PS1-12sk represents either a fortuitous and statistically unlikely discovery, evidence for a top-heavy IMF in galaxy cluster cooling flow filaments, or the first clue suggesting an alternate progenitor channel for Type~Ibn SNe.
PS1-12sk was discovered on March 11th, 2012 with the Pan-STARRS1 (PS1) telescope with this z-band image from the PS1 Medium Deep Survey:
In total, the SN was imaged 17 times in 5 filters (grizy) with PS1 and we obtained additional optical imaging with the Swift Space Telescope and Liverpool Telescope and infrared imaging with the Canada France Hawaii Telescope and PAIRITEL.

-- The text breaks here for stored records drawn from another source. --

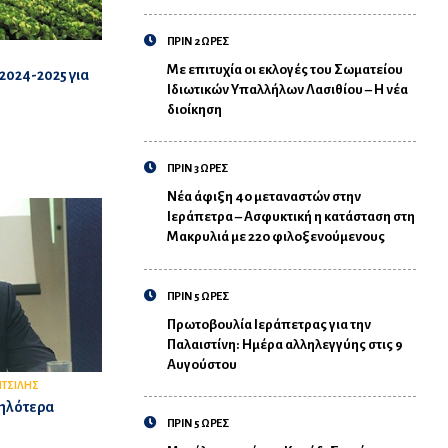
ΠΡΙΝ 2 ΩΡΕΣ
Με επιτυχία οι εκλογές του Σωματείου
2024-2025 για
Ιδιωτικών Υπαλλήλων Λασιθίου – Η νέα
διοίκηση
ΠΡΙΝ 3 ΩΡΕΣ
Νέα άφιξη 40 μεταναστών στην
Ιεράπετρα – Ασφυκτική η κατάσταση στη
Μακρυλιά με 220 φιλοξενούμενους
ΠΡΙΝ 5 ΩΡΕΣ
Πρωτοβουλία Ιεράπετρας για την
Παλαιστίνη: Ημέρα αλληλεγγύης στις 9
Αυγούστου
ΙΤΣΙΛΗΣ
ψηλότερα
ΠΡΙΝ 5 ΩΡΕΣ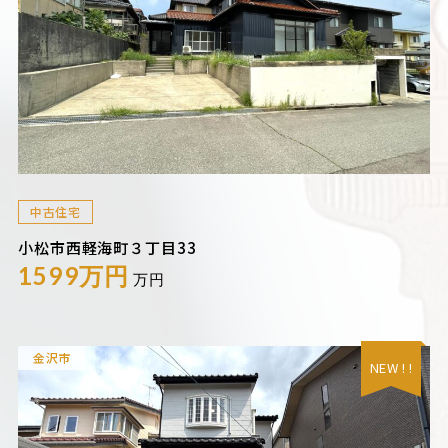
中古住宅
小松市西軽海町３丁目33
1599万円
万円
金沢市
NEW ! !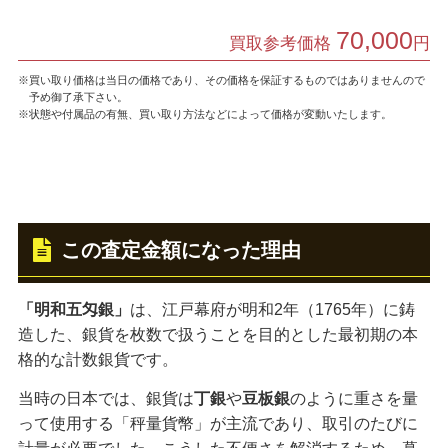
70,000
買取参考価格
円
※買い取り価格は当日の価格であり、その価格を保証するものではありませんので
予め御了承下さい。
※状態や付属品の有無、買い取り方法などによって価格が変動いたします。
この査定金額になった理由
「明和五匁銀」
は、江戸幕府が明和2年（1765年）に鋳
造した、銀貨を枚数で扱うことを目的とした最初期の本
格的な計数銀貨です。
当時の日本では、銀貨は
丁銀
や
豆板銀
のように重さを量
って使用する「秤量貨幣」が主流であり、取引のたびに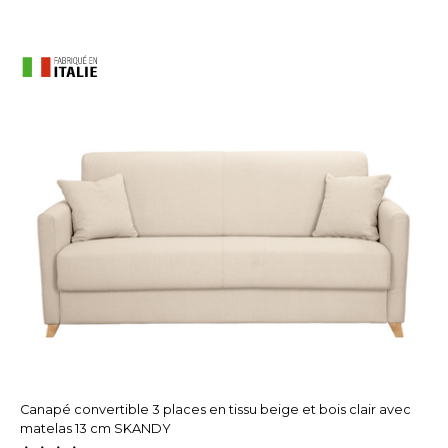
Canapé convertible 3 places en tissu beige et bois clair avec
matelas 13 cm SKANDY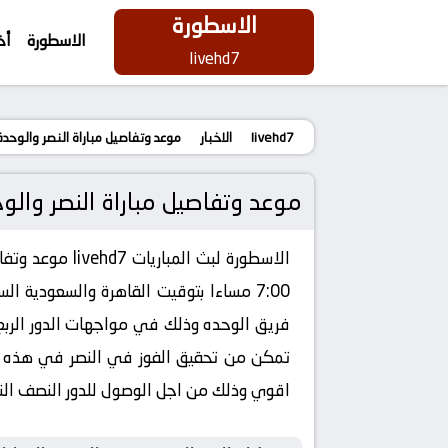
الاسطورة
الاسطورة
أخ
livehd7
livehd7
الاخبار
موعد وتفاصيل مباراة النصر والوحدة الإماراتي اليوم 16-0
موعد وتفاصيل مباراة النصر والوحدة الإماراتي اليوم
الاسطورة
اقوي وذلك من اجل الوصول للدور النصف الن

Optical spectra of PS1-12sk show a strong similarity to the Type Ibn SN 2006jc, particularly the presence of luminous, intermediate-width He I emission features.
We track the evolution of the SN through 5 spectra obtained during the first month after peak brightness.

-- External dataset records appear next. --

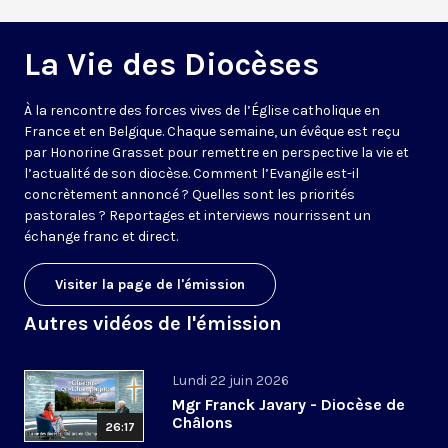
La Vie des Diocèses
À la rencontre des forces vives de l’Église catholique en
France et en Belgique. Chaque semaine, un évêque est reçu
par Honorine Grasset pour remettre en perspective la vie et
l’actualité de son diocèse. Comment l’Evangile est-il
concrètement annoncé ? Quelles sont les priorités
pastorales ? Reportages et interviews nourrissent un
échange franc et direct.
Visiter la page de l'émission
Autres vidéos de l'émission
Lundi 22 juin 2026
Mgr Franck Javary - Diocèse de
Châlons
26:17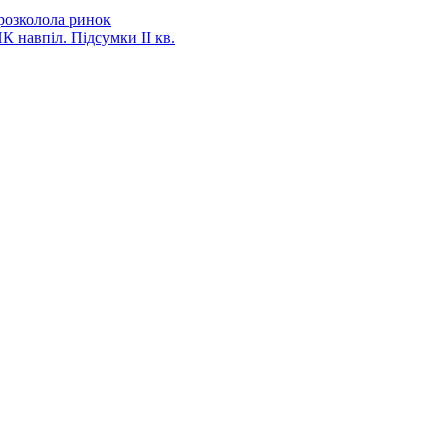
 розколола ринок
К навпіл. Підсумки ІІ кв.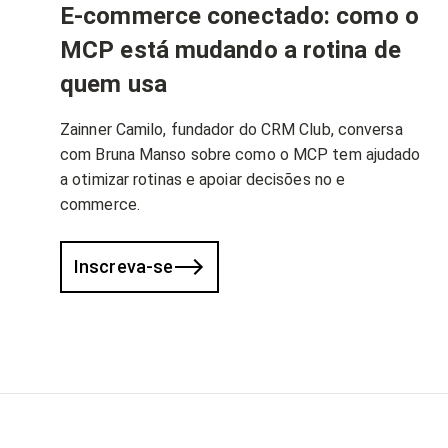
E-commerce conectado: como o
MCP está mudando a rotina de
quem usa
Zainner Camilo, fundador do CRM Club, conversa
com Bruna Manso sobre como o MCP tem ajudado
a otimizar rotinas e apoiar decisões no e
commerce.
Inscreva-se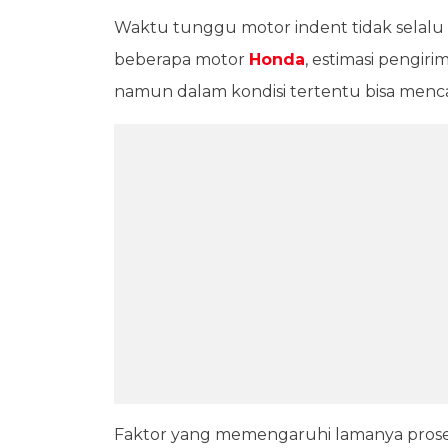
Waktu tunggu motor indent tidak selalu
beberapa motor
Honda
, estimasi pengir
namun dalam kondisi tertentu bisa menc
Faktor yang memengaruhi lamanya proses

PS1-12sk is the first Type Ibn supernova that was not found in association with a detected star-forming galaxy. Instead, PS1-12sk was discovered in the halo of the brightest cluster elliptical galaxy RXC J0844.9+4258, whose brightest cluster galaxy, CGCG 208-042. Below are 3'x3' color composite images of the host galaxies of previously reported SNe Ibn and PS1-12sk.
|SN 1999cq (DSS)||SN 2000er (DSS)||SN 2002ao (SDSS)|
|SN 2006jc (SDSS)||SN 2011hw (DSS)||PS1-12sk (SDSS)|
We stack 71 hours of pre-explosion PS1 imaging to study the optical properties of the host environment in more detail. The figure below shows the stacked pre-explosion imaging on the left, with contours overlayed for radio emission imaged with the Jansky Very Large Array (black) and NVSS (red) and X-ray observations from XMM-Newton (blue). The middle-panel shows PS1 imaging on March 13th, 2012, shortly after the discovery of PS1-12sk. The panel on the right shows the pre-explosion stacked imaging after subtracting off a model for the galaxy CGCG 208-042. From this imaging, it can be seen that there is no dwarf galaxy source detected at the position of the SN (marked in red), and we perform statistical tests identifying CGCG 208-042 as the most likely host galaxy for the SN.

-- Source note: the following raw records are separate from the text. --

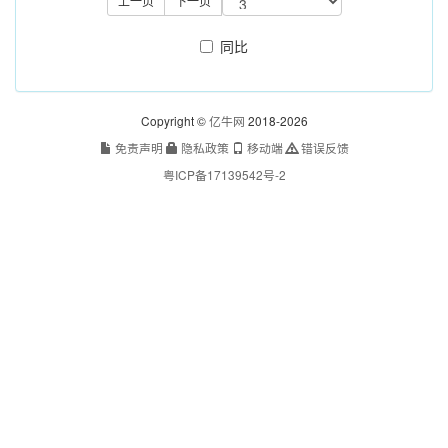
上一页
下一页
同比
Copyright ©
亿牛网
2018-2026
免责声明
隐私政策
移动端
错误反馈
粤ICP备17139542号-2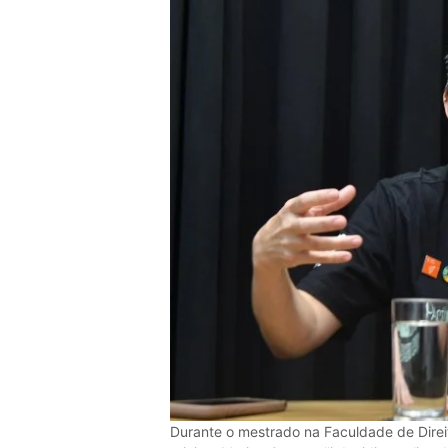
Durante o mestrado na Faculdade de Direi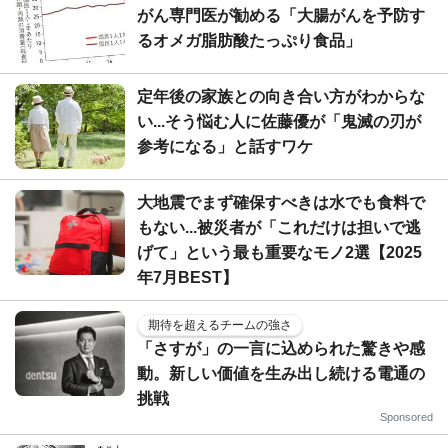
がん専門医が勧める「大腸がんを予防す
るオメガ脂肪酸たっぷり食品」
定年後の家族との向き合い方がわからな
い...そう悩む人に佐藤優が「鬼滅の刃が
参考になる」と話すワケ
大地震でまず確保すべきは水でも食料で
もない...被災者が「これだけは担いで逃
げて」という最も重要なモノ2選【2025
年7月BEST】
期待を超えるチームの強さ
「さすが」の一言に込められた驚きや感
動。新しい価値を生み出し続ける電通の
挑戦
Sponsored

We conclude that our data suggest no evidence of ongoing star formation at the explosion site of PS1-12sk. However, we cannot rule out the possibility of low-level star formation possibly associated with a cooling flow in the host cluster or a tidal tail stripped from the nearest (~2 kpc distant) dwarf host galaxy candidate visible in the image above.
We discuss the constraints our observations place on possible progenitor channels for SNe Ibn.
We consider the massive star progenitor models put forward for SN 2006jc and past SNe Ibn, calling for WR or LBV stars with main sequences masses of ~17-100 solar masses. Such models seek to explain the extreme mass loss of the SN progenitor evidenced by the dense CSM and the LBV-like eruption which preceded by two years SN 2006jc. However, SNe commonly associated with massive stars (Type II core-collapse SNe) are extremely infrequent in red sequence cluster galaxies (only one is confirmed, discovered by the MENeaCS survey). This infrequency is compounded by the relative rates of SNe Ibn to SNe II (~1:100), which make it unlikely to find a SN Ibn in a red sequence cluster galaxy if their progenitors are very massive stars.
We therefore explore possible double degenerate progenitor channels for PS1-12sk that could produce SNe Ibn within an older stellar population. The bolometric energy radiated by the SN, if powered primarily by circumstellar interaction, suggests that as much as ~0.05 solar masses of He were ejected by the progenitor star within a few years before explosion. Additionally, the detection of an intermediate-width hydrogen emission feature in the SN suggests a significant fraction of H in the circumstellar material. These factors make it challenging to conceive a physically plausible degenerate progenitor model, constraining the mass range of the binary consituents and requiring evolution on the viscous timescale (a few years).